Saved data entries
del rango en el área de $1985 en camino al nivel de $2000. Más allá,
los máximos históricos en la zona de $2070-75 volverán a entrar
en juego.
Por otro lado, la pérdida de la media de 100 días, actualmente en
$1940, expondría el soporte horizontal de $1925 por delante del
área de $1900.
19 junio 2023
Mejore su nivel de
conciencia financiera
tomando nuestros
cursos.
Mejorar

* * *

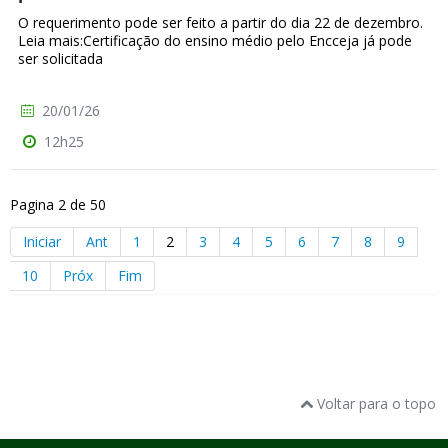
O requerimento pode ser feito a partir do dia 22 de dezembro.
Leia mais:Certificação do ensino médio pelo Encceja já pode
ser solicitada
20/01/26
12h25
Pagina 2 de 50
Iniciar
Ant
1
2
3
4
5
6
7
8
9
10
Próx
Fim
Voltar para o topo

Exercise details: Among the lines above, which ones include the word "pode"? Copy them.

Final answer:
O requerimento pode ser feito a partir do dia 22 de dezembro.
Leia mais:Certificação do ensino médio pelo Encceja já pode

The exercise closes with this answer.